▸ Goal of the exercise:
Rewrite the lines from the line with "elevation (m): 2400" to the line with "order: Ceramiales", replacing "catalogue" with "catalog" and keeping everything else the same.

▸ Given information:
==============================
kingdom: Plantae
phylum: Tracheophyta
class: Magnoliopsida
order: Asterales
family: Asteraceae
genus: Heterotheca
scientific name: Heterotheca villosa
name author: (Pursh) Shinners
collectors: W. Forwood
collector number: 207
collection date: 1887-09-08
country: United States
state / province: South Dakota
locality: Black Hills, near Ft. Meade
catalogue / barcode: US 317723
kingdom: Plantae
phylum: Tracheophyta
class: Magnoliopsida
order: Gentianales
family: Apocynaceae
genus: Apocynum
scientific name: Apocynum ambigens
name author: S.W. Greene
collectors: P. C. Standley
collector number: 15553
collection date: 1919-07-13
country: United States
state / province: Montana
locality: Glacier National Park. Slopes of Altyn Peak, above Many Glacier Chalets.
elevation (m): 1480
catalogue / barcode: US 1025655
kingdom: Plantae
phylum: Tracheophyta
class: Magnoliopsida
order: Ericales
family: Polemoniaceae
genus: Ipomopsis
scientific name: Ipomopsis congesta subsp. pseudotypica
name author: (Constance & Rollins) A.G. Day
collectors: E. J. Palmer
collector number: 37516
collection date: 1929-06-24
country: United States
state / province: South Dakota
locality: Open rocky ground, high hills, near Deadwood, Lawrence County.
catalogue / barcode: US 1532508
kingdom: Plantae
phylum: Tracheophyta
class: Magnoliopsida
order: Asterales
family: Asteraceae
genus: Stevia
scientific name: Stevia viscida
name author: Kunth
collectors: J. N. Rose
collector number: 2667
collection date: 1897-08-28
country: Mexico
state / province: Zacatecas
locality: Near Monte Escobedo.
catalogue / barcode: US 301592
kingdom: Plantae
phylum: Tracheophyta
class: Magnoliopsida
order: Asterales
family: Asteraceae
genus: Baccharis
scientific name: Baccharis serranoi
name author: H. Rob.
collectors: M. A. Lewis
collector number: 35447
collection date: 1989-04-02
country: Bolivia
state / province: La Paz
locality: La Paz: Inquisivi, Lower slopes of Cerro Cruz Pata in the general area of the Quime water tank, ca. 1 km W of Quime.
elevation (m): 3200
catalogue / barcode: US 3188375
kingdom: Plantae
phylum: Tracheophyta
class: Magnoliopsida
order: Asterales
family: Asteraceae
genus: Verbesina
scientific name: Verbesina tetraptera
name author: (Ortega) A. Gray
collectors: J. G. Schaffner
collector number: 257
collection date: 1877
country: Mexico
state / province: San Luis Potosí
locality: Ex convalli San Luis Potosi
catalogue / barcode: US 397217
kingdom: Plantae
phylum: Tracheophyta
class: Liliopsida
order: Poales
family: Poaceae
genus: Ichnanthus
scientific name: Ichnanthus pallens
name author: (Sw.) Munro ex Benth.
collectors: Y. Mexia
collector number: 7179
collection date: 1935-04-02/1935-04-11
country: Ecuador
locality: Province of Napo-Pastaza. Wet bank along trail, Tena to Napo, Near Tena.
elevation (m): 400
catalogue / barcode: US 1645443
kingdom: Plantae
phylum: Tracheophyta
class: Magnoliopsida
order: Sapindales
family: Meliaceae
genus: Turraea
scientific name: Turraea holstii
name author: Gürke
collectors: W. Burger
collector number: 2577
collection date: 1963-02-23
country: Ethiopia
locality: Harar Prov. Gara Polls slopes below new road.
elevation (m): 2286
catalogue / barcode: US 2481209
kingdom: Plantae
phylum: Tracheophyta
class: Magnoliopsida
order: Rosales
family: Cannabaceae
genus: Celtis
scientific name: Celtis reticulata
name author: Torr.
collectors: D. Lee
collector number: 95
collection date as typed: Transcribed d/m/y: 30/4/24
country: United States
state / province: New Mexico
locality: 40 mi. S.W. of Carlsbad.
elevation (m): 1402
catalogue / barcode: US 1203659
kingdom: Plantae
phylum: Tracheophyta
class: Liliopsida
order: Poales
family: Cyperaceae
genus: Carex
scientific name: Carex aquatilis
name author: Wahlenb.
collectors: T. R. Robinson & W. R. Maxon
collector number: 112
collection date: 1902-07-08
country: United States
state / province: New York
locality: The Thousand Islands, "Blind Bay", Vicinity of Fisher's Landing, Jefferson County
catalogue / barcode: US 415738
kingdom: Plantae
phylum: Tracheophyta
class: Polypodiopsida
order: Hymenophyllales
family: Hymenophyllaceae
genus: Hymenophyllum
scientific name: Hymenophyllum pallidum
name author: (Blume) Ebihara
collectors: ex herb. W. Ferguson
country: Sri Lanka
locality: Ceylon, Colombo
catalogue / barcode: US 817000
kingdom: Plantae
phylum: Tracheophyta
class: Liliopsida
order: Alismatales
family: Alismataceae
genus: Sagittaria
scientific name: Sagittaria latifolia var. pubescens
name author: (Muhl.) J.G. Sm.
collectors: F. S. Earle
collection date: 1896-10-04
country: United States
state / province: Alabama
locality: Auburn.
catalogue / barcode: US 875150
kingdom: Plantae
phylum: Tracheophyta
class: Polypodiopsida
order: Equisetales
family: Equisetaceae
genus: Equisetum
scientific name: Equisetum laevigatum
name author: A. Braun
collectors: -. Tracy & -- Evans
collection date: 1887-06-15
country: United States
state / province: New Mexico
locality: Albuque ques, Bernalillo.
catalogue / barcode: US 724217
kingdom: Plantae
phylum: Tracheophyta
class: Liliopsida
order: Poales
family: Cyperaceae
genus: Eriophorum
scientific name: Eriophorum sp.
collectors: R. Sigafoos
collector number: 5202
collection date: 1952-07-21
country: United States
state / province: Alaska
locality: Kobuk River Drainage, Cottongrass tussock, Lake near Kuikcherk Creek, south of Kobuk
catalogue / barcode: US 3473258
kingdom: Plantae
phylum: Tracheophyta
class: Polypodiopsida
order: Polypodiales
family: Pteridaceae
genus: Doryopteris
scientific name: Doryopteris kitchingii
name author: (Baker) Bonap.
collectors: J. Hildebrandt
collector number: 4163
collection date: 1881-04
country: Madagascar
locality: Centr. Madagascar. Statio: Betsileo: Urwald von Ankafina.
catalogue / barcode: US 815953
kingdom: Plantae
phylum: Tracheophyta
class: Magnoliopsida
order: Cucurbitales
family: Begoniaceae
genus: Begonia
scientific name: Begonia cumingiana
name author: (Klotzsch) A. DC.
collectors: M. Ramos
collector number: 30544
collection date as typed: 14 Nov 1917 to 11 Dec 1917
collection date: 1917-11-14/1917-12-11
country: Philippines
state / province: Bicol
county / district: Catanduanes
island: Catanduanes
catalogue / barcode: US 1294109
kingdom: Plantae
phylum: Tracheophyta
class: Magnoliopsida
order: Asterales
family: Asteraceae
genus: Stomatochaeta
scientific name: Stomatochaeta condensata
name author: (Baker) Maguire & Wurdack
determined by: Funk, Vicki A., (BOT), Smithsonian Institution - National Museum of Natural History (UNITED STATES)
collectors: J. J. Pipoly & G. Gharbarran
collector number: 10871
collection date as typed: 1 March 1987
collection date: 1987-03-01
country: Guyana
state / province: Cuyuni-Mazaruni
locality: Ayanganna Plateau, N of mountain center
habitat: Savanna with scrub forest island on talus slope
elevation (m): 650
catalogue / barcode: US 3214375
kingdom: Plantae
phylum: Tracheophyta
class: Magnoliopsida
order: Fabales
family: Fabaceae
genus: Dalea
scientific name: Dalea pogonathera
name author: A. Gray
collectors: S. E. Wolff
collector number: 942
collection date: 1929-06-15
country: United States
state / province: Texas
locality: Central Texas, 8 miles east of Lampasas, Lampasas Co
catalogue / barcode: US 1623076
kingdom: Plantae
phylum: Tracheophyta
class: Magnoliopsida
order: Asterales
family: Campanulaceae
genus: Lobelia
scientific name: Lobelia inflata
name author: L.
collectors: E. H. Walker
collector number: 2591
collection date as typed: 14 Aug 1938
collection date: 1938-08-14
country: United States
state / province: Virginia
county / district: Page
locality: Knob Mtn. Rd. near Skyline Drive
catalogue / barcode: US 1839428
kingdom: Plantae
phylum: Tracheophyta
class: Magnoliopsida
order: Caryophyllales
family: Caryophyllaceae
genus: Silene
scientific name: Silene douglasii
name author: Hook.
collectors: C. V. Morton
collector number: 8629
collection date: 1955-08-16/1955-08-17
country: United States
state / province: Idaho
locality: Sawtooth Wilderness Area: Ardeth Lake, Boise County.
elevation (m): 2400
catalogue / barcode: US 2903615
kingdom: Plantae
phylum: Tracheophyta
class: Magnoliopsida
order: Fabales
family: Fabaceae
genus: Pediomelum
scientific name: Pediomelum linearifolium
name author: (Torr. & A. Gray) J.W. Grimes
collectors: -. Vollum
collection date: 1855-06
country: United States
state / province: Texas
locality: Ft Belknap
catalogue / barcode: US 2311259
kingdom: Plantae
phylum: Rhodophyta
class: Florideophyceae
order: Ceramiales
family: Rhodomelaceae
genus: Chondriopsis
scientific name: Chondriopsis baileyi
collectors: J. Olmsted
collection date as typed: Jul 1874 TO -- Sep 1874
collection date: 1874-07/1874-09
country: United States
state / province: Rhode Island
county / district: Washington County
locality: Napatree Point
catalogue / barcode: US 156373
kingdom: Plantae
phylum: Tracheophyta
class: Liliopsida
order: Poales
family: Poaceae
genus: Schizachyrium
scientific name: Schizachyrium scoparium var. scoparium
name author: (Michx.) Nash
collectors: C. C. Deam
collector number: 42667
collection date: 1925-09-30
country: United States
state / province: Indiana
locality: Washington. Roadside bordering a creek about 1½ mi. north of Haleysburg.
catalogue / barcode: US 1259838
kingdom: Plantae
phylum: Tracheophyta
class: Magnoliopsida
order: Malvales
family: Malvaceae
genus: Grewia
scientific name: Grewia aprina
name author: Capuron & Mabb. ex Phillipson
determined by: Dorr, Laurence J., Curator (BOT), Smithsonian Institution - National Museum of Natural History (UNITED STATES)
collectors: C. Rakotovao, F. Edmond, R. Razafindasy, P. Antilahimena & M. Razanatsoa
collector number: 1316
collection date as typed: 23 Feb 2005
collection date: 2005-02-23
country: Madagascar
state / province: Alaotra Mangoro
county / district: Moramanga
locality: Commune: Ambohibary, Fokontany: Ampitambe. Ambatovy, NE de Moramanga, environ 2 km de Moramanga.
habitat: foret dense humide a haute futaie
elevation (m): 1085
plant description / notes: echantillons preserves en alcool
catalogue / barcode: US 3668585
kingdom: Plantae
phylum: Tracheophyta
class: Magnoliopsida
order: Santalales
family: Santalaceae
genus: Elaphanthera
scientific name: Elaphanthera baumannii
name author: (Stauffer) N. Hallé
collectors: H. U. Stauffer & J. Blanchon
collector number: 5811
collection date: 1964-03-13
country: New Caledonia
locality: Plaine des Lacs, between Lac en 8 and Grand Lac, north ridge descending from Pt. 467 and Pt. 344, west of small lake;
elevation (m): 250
==============================
▸ Completed exercise:
elevation (m): 2400
catalog / barcode: US 2903615
kingdom: Plantae
phylum: Tracheophyta
class: Magnoliopsida
order: Fabales
family: Fabaceae
genus: Pediomelum
scientific name: Pediomelum linearifolium
name author: (Torr. & A. Gray) J.W. Grimes
collectors: -. Vollum
collection date: 1855-06
country: United States
state / province: Texas
locality: Ft Belknap
catalog / barcode: US 2311259
kingdom: Plantae
phylum: Rhodophyta
class: Florideophyceae
order: Ceramiales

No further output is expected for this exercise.